Leonard Nimoy chronology
| Leonard Nimoy Presents Mr. Spock's Music from Outer Space (1967) | Two Sides of Leonard Nimoy (1968) | The Way I Feel (1968) |

= Two Sides of Leonard Nimoy =

Two Sides of Leonard Nimoy is Leonard Nimoy's second album released shortly after Music from Outer Space. It was released in early 1968 by Dot Records and reached 97 on the US album chart.

==Background==
The album is a continuation of the "Spock and Space" sound on which Nimoy embarked on his debut album. Side one showcases the side fans know as Mr. Spock but in a softer light, along with his struggle between being human and Vulcan. Side two represents Nimoy's interests in a variety of songs: novelty, pop, country and love songs.

Side one of this album is presented on the Varèse Sarabande Records 1995 reissue of Leonard Nimoy Presents Mr.

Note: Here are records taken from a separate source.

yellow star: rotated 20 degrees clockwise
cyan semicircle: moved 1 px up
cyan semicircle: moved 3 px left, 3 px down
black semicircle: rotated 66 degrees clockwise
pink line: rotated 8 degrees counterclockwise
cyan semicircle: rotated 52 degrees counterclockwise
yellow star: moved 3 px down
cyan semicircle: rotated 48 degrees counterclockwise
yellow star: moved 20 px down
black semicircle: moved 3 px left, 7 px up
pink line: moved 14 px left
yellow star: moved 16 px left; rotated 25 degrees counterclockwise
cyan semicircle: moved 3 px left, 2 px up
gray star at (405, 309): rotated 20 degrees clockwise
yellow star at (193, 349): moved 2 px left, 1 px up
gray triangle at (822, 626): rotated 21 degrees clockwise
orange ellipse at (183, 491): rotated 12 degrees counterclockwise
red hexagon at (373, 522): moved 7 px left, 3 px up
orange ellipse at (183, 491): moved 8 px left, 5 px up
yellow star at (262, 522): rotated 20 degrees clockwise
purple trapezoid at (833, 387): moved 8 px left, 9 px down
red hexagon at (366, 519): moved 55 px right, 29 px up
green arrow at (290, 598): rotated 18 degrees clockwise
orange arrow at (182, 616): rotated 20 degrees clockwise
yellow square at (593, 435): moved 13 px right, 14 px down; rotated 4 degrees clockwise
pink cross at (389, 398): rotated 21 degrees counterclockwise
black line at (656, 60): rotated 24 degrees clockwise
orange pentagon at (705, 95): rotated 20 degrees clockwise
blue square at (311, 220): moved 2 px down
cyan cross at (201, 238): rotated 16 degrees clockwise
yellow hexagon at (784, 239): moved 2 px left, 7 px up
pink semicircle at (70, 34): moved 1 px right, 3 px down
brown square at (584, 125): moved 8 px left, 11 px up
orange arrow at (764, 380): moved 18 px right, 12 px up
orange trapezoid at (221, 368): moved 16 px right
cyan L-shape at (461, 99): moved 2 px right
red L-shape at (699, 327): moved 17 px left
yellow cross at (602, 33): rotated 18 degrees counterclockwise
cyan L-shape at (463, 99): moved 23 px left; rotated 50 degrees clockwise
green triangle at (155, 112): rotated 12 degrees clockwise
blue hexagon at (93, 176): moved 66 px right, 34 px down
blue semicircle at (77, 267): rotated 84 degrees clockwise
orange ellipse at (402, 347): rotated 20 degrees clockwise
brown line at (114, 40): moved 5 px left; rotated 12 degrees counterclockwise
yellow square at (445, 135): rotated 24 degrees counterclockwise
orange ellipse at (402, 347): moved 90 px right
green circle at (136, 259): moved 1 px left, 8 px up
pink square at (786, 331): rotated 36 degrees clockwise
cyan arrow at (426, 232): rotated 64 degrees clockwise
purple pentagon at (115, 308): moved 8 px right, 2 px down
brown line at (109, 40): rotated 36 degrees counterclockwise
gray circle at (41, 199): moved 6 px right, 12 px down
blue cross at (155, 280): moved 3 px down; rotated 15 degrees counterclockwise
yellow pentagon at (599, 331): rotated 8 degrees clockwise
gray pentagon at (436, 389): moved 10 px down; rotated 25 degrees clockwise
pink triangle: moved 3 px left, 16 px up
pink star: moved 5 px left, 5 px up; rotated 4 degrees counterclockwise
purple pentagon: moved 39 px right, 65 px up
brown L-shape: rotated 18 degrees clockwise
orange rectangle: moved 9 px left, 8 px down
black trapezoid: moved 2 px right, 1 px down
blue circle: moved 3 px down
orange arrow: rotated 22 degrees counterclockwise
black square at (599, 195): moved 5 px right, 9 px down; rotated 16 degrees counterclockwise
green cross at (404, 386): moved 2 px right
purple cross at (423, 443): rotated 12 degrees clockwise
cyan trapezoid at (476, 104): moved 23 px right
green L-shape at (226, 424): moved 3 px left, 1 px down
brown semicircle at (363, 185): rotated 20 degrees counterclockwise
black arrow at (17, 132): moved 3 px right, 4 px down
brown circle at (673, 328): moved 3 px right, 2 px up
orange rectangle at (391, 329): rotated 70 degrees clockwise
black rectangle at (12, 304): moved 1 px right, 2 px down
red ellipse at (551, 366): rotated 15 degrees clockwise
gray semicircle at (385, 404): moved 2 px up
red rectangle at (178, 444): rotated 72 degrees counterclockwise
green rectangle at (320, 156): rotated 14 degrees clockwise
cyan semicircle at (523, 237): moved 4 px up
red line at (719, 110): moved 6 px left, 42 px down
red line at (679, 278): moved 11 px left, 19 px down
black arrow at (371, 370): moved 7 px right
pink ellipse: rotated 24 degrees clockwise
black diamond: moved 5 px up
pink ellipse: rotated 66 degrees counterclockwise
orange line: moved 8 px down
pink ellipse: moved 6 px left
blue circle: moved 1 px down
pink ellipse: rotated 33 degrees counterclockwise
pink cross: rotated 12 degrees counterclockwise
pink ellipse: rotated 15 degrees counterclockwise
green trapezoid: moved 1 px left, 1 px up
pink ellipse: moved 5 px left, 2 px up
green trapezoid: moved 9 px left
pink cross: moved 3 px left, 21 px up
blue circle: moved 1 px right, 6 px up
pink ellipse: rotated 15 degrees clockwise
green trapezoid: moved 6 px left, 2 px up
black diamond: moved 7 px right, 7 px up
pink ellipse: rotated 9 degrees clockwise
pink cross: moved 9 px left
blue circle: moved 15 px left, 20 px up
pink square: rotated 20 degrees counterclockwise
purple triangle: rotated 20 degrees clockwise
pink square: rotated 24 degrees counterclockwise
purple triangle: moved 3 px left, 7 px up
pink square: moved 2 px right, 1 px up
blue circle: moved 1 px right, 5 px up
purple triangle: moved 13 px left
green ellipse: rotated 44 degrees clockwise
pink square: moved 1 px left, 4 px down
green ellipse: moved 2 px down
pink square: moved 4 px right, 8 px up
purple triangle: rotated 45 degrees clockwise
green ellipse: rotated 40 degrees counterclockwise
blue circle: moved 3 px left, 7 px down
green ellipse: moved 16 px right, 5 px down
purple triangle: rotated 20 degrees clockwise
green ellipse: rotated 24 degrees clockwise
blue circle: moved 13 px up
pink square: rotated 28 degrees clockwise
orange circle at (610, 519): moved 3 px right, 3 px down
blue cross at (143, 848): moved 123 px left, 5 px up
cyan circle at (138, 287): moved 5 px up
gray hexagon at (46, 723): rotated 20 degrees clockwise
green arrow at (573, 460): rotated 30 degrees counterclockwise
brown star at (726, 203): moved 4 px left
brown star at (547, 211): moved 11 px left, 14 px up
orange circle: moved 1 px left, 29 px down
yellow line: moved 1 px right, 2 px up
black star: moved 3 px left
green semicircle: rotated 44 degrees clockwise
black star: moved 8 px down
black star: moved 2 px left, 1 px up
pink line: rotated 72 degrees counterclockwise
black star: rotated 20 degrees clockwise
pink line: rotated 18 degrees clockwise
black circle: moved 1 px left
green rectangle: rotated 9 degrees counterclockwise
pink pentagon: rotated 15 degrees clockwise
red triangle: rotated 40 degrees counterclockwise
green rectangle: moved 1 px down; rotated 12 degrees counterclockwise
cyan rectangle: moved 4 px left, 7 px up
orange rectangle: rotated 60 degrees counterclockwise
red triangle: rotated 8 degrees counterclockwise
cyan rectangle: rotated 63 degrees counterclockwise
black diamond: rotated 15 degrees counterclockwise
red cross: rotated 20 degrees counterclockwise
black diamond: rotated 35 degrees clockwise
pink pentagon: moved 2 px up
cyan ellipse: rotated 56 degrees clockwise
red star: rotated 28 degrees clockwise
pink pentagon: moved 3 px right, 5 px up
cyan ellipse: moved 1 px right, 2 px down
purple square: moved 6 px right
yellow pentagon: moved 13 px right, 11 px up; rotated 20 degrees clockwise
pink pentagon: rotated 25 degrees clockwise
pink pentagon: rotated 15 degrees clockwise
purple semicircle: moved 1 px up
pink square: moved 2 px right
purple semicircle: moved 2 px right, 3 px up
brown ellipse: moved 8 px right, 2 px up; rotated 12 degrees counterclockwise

Spock's Music from Outer Space.

Professional ratings
Review scores
| Source | Rating |
| Allmusic | link |

==Track listing==
===Side one===
1. "Highly Illogical" (Charles R. Grean, Fred Hertz)
2. "The Difference Between Us" (Cy Coben)
3. "Once I Smiled" (Grean, Leonard Nimoy)
4. "Spock Thoughts" (Grean, Max Ehrmann¹)
5. "By Myself" (Howard Dietz, Arthur Schwartz)
6. "Follow Your Star" (Grean, Hertz)
7. "Amphibious Assault" (Grean, Mason Williams)

===Side two===
1. "The Ballad of Bilbo Baggins" (Grean)
2. "Cotton Candy" (Cliff Ralke)
3. "Gentle on My Mind" (John Hartford)
4. "Miranda" (Bart Howard)
5. "If I Were a Carpenter" (Tim Hardin)
6. "Love of the Common People" (John Hurley, Ronnie Wilkins)

==Production==
- Produced by Charles R. Grean and Tom Mack
- Arranged and conducted by Charles R. Grean
- The lyrics of "Spock Thoughts" are in fact the prose poem "Desiderata" by Max Ehrmann.